* Text provided:
How To Evaluate A Company For Acquisition

Last updated: 24 February 2020

Estimated reading time: 10 minutes

Weighing up your options when it comes to a potential company acquisition? Deliberating every factor is undoubtedly complex. And when it comes to researching a company for acquisition, you’ll want to make sure that you’re getting all the information you need upfront. To help you feel more confident in your decision, here’s our guide on how to evaluate a company for acquisition.

Jump to:

  1. Factors to consider when acquiring a company
  2. How to value a company for acquisition
  3. How to calculate the acquisition price of a company
  4. How to approach a company for acquisition

Factors to consider when acquiring a company

If you’re thinking about buying a company, then you’ll know that preparation is the key to a successful deal. And when you’re considering a potential acquisition, understanding your underlying motivations for the purchase will direct your research. 

According to consultancy McKinsey, these are the six principal drivers for business acquisitions:

  • To improve the performance of the target company. A popular objective of VC and private equity firms, this strategy involves reducing the target’s costs in order to increase revenues and improve margins, providing the acquirers with an uplift in capital value
  • To reduce capacity in an industry sector in order to increase efficiency in that sector by reducing supply
  • To provide improved access for the target’s products via your own sales force (or acquire the benefit of the target’s own sales team for your products)
  • To get access to new technology or Intellectual Property Rights (IPR) faster or cheaper than developing it yourself (think Apple’s acquisition of Siri, the automated personal assistant)
  • To gain economies of scale (for example, the combination of VW, Audi and Porsche)

* Short problem 1: According to the acquisition guide, which consultancy names the six principal drivers for business acquisitions?
* Short problem 2: Carry on the acquisition guide from its last bullet point.
The lines that follow the acquisition guide have nothing to do with it.

* Data:
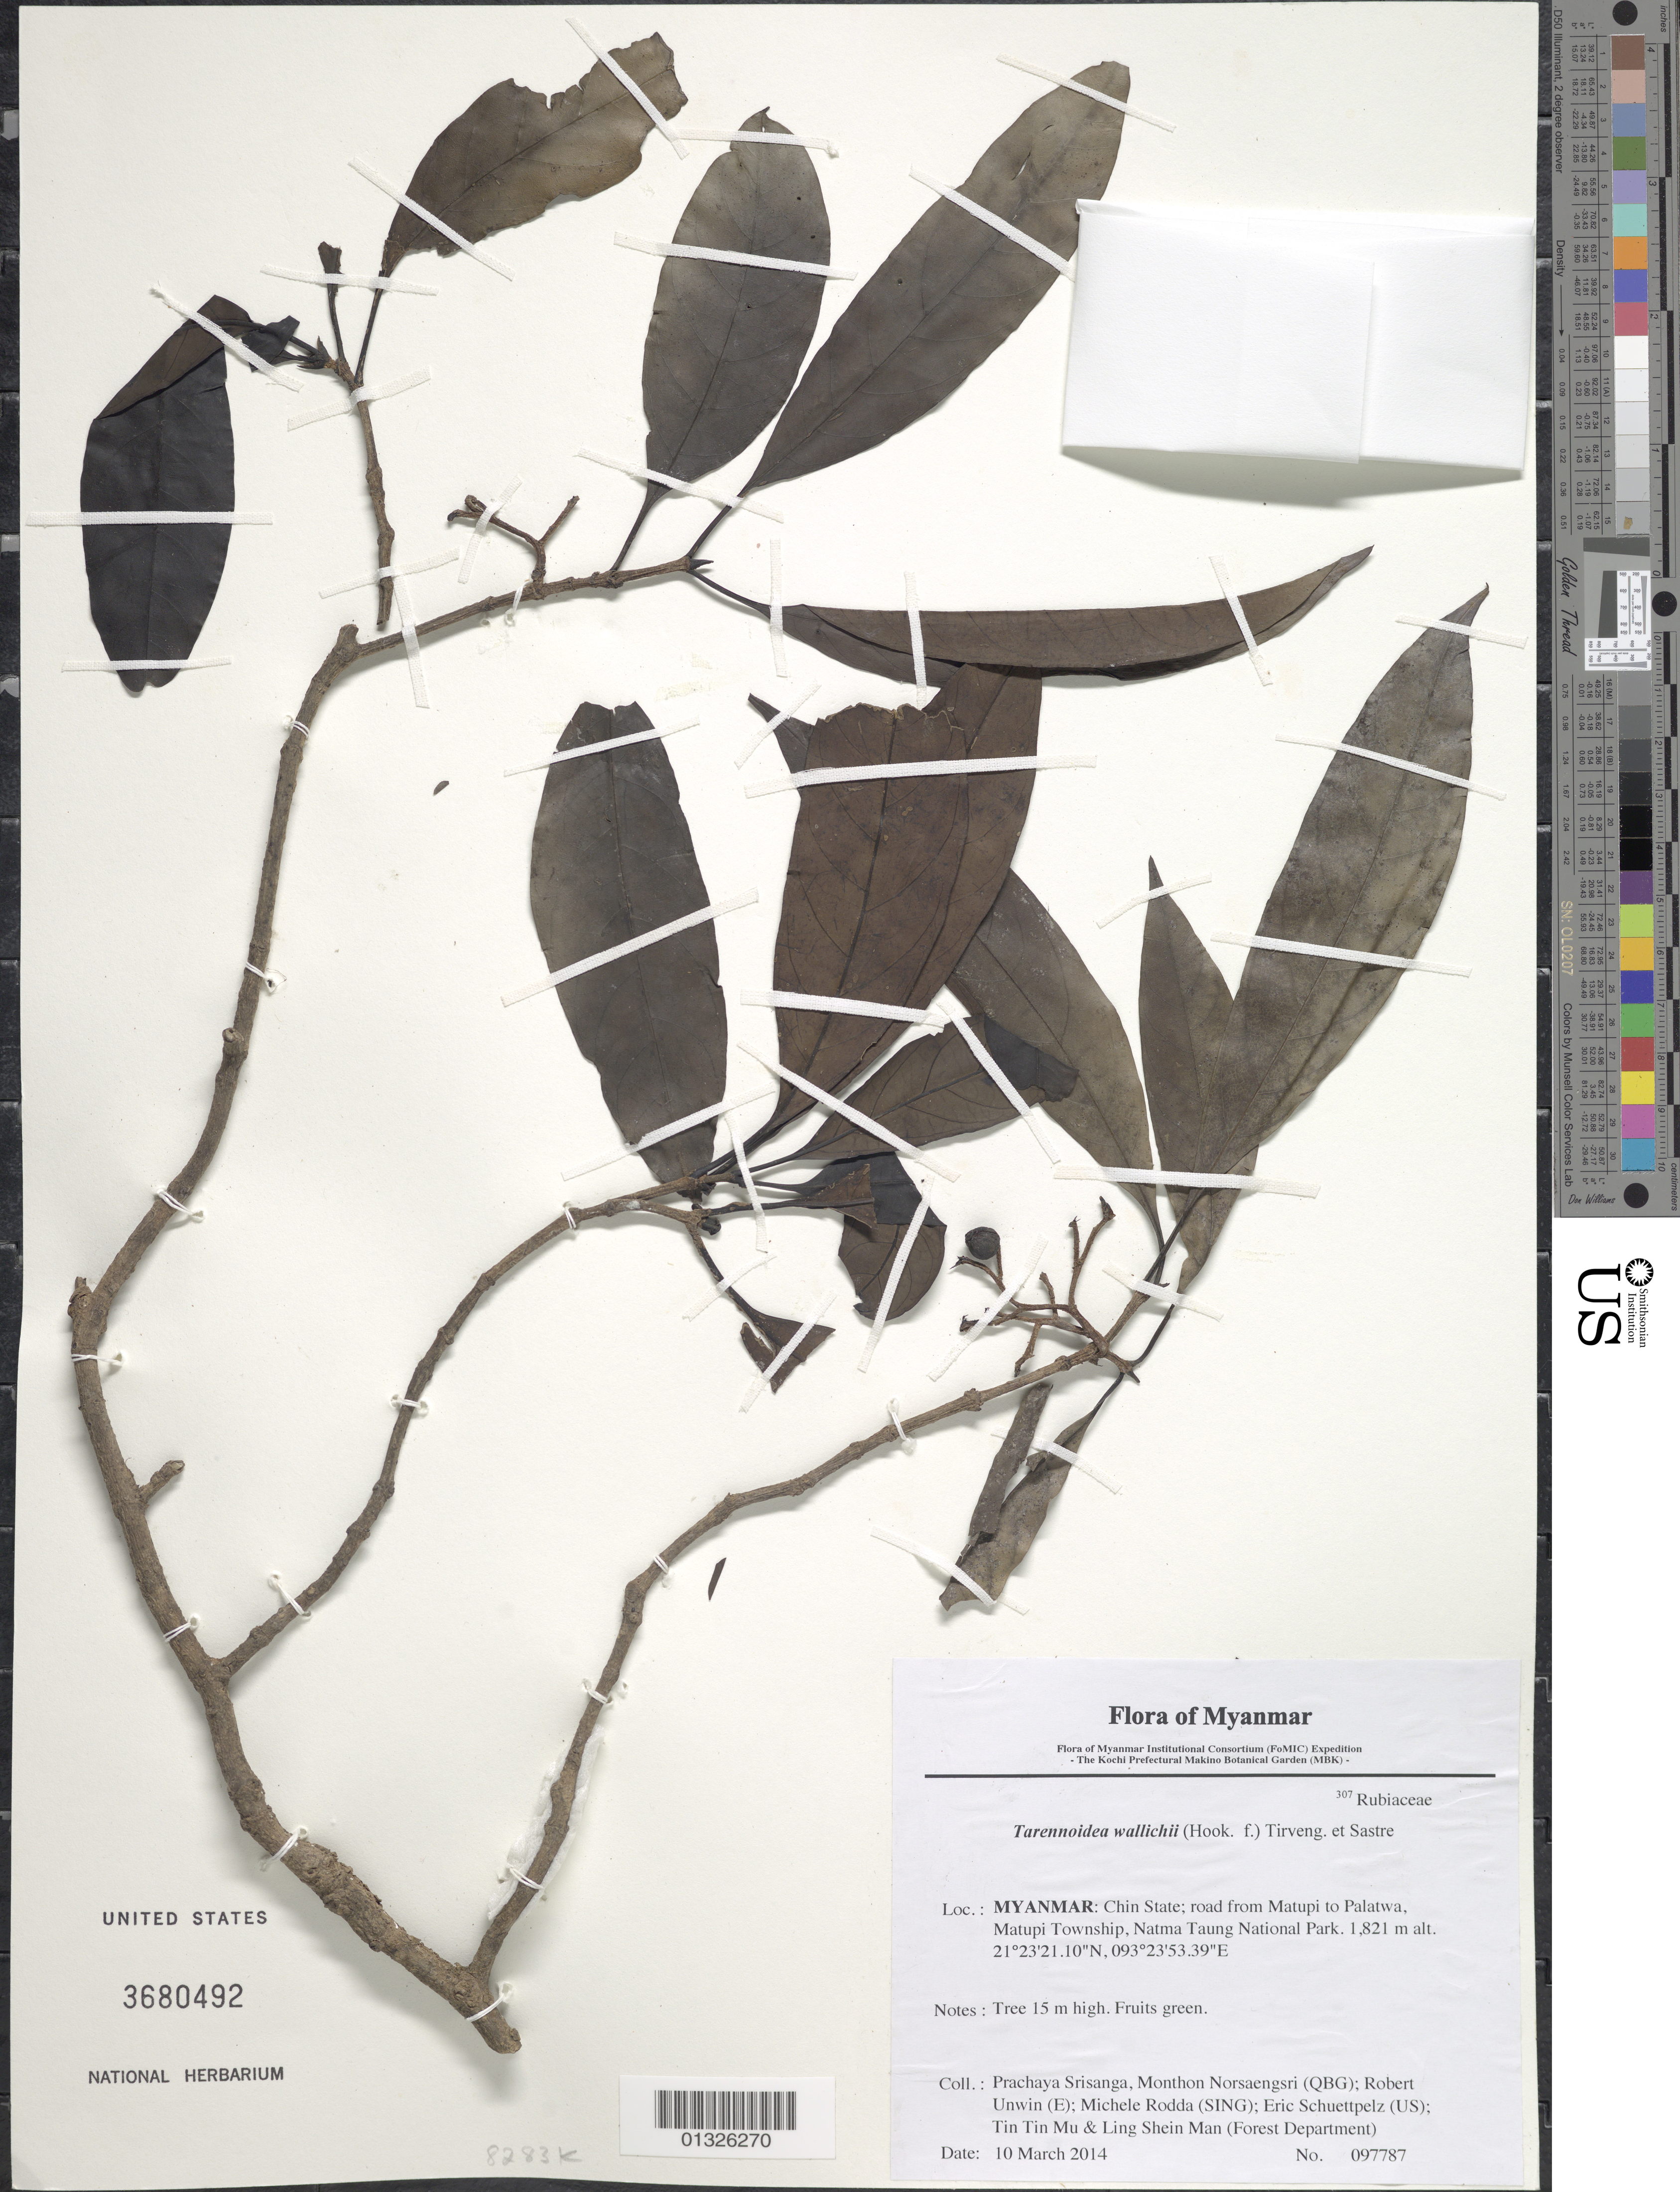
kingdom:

* Output 1: McKinsey.

* Output 2:
  • Spotting a winning businesses in its early stages and using your skills to help develop it. This is another popular strategy for investors and funders, particularly angel investors.

Once you’ve identified why you’re investing, this will help you focus on the factors that may impact on the value of your target.

Here are the most essential areas to explore when conducting due diligence in acquisitions that can impact on value:

Conduct background checks on the company and management team

These checks are normally carried out with the help of a credit rating agency, using publicly available information, and via the due diligence process. They can include verifying the identity of key individuals, finding out if there are existing or threatened court actions or judgements against them, verifying any criminal convictions and assessing credit scores.

Credit histories can establish a company’s record for paying debts on time, as well as the amount of debt it holds. Another area to explore, with the help of your legal advisor, are long-term legal obligations like leases, regulatory issues and problems.

Another way to conduct background checks on individuals and companies is to exploit your network to find out their reputation with existing investors, and mine the internet for relevant news stories featuring your target or key management figures. It can also be helpful to review job listings.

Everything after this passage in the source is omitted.